Landmark coordinate records:
|---|

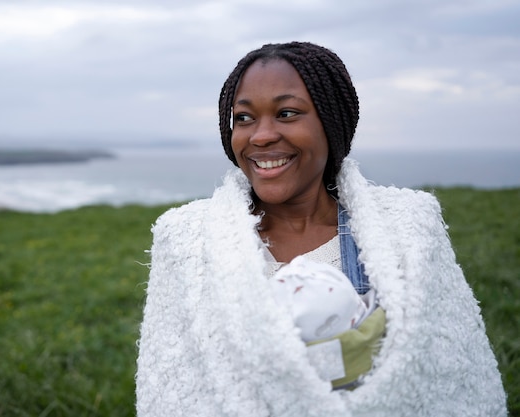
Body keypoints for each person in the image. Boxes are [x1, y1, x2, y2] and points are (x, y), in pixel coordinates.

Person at [136, 41, 507, 416]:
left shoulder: (410, 228)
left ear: (331, 123)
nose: (261, 135)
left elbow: (455, 377)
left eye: (286, 113)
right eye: (244, 118)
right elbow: (170, 388)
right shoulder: (184, 238)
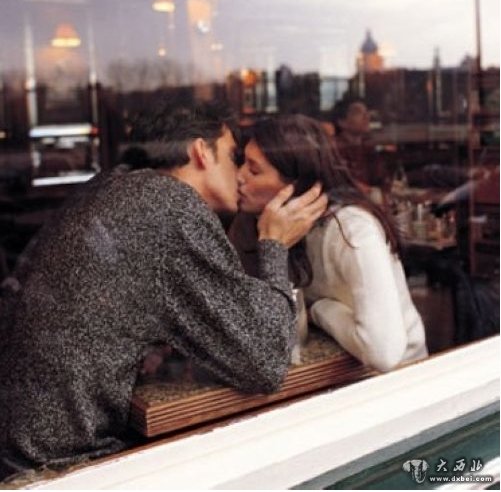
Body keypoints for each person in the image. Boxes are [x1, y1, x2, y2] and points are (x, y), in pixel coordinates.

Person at [0, 100, 327, 480]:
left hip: (21, 451)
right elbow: (265, 364)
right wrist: (274, 243)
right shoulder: (170, 207)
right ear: (201, 151)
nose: (239, 174)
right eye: (233, 156)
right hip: (60, 470)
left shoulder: (111, 186)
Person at [230, 114, 428, 373]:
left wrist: (320, 309)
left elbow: (383, 353)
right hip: (333, 372)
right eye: (241, 163)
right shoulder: (251, 224)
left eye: (254, 170)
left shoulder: (352, 229)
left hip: (400, 380)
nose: (239, 176)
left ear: (294, 185)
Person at [331, 95, 386, 192]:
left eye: (366, 112)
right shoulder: (334, 148)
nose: (366, 117)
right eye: (358, 112)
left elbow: (380, 179)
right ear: (342, 122)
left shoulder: (368, 145)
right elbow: (341, 182)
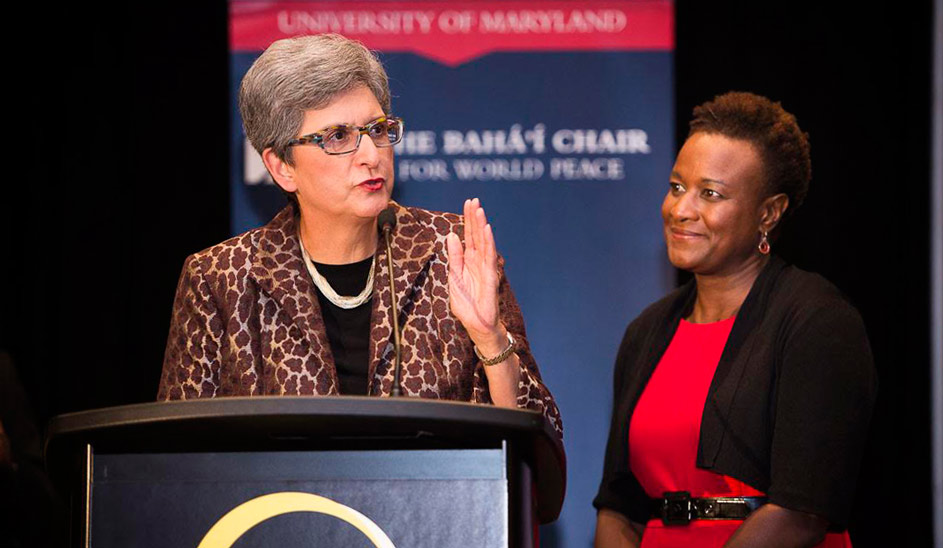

|---|

YOUR OBJECTIVE: Retype the data in full. Images do not go in the copy.

FINISHED EXERCISE:
Body keypoints for each person in the image. Boxes are [x1, y1, x2, y2] and points are (x, y), in pixel coordinates.

Person at [136, 41, 507, 416]:
left shoulder: (410, 228)
left ear: (331, 123)
nose: (261, 135)
left elbow: (455, 377)
left eye: (286, 113)
right eye: (244, 118)
right elbow: (170, 388)
right shoulder: (184, 238)
Body keypoints for each person in the image. Boxes are [x1, y1, x2, y2] and points are (x, y), in pixel coordinates.

Person at [0, 100, 327, 480]:
left hip: (21, 451)
right elbow: (265, 364)
right wrist: (274, 243)
right shoulder: (170, 207)
right ear: (201, 151)
nose: (239, 174)
right eye: (233, 156)
right hip: (60, 470)
left shoulder: (111, 186)
Person at [230, 114, 428, 373]:
left wrist: (320, 309)
left elbow: (383, 353)
right hip: (333, 372)
right eye: (241, 163)
right shoulder: (251, 224)
left eye: (254, 170)
left shoulder: (352, 229)
left hip: (400, 380)
nose: (239, 176)
left ear: (294, 185)
Person at [331, 95, 386, 192]:
left eye: (366, 112)
right shoulder: (334, 148)
nose: (366, 117)
right eye: (358, 112)
left elbow: (380, 179)
right ear: (342, 122)
left shoulder: (368, 145)
right elbow: (341, 182)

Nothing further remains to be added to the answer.